Provided data Block Start

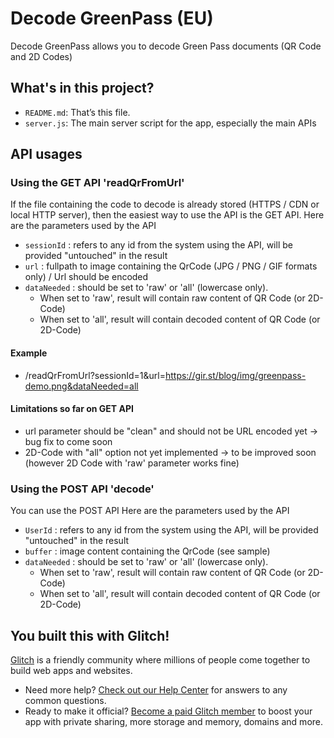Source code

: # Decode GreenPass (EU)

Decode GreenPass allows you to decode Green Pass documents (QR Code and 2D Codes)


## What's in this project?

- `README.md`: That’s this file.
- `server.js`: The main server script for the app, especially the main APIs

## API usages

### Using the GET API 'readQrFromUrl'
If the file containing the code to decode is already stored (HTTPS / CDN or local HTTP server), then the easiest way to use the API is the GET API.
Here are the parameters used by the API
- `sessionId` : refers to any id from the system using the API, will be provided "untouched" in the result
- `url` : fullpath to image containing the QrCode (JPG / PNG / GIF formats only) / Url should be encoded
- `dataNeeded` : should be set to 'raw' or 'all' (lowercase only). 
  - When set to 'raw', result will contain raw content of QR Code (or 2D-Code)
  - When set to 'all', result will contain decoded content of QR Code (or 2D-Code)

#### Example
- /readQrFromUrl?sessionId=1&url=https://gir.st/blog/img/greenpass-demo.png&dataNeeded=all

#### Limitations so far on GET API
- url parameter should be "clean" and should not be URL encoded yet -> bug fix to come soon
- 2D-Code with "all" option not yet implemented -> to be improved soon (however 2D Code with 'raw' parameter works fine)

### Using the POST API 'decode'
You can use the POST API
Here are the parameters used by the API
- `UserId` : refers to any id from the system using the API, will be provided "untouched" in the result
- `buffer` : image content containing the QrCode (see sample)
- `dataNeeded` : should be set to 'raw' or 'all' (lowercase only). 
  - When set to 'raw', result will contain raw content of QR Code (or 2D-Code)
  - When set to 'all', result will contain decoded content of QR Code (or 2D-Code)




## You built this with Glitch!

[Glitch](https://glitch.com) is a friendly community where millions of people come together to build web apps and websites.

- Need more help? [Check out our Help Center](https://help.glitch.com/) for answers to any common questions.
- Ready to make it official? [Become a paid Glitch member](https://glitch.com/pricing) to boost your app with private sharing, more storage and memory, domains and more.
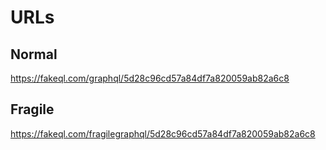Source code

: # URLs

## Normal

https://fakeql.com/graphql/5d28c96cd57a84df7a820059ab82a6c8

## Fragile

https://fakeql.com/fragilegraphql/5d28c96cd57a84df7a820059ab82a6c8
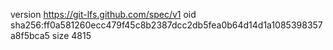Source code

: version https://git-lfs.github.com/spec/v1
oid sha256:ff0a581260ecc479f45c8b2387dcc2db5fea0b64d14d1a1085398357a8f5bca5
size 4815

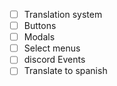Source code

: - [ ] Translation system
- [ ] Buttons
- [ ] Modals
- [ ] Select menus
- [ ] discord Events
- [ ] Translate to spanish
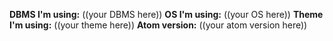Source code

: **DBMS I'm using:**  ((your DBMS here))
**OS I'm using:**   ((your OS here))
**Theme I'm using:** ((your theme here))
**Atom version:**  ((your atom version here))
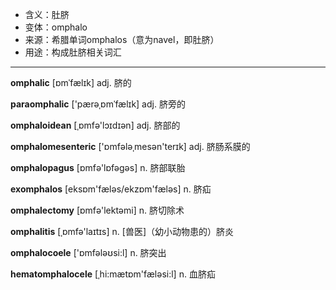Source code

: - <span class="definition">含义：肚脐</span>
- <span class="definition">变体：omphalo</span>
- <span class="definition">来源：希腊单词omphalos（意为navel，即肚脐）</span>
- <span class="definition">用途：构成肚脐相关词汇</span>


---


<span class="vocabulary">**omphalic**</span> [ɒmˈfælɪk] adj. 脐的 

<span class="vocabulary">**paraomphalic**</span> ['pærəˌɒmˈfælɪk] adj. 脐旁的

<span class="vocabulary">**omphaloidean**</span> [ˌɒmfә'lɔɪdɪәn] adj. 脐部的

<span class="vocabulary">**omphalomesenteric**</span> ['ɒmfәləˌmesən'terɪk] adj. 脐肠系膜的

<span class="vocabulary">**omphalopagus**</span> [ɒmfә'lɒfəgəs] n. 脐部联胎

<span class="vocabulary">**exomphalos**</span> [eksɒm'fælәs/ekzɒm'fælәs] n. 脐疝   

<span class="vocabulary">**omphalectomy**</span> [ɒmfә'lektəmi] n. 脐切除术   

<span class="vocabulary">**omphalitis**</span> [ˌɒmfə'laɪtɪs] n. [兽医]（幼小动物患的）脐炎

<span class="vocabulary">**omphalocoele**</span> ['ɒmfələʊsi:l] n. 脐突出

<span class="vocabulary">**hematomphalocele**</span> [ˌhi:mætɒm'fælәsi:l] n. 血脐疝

Provided data Block End

* Required work *
Turn the rows into a numbered list of lines, starting at the beginning of the rows and ending at the line that contains "## API usages", leaving out blank lines and any pictures.

* Reply *
1. Source code
2. : # Decode GreenPass (EU)
3. Decode GreenPass allows you to decode Green Pass documents (QR Code and 2D Codes)
4. ## What's in this project?
5. - `README.md`: That’s this file.
6. - `server.js`: The main server script for the app, especially the main APIs
7. ## API usages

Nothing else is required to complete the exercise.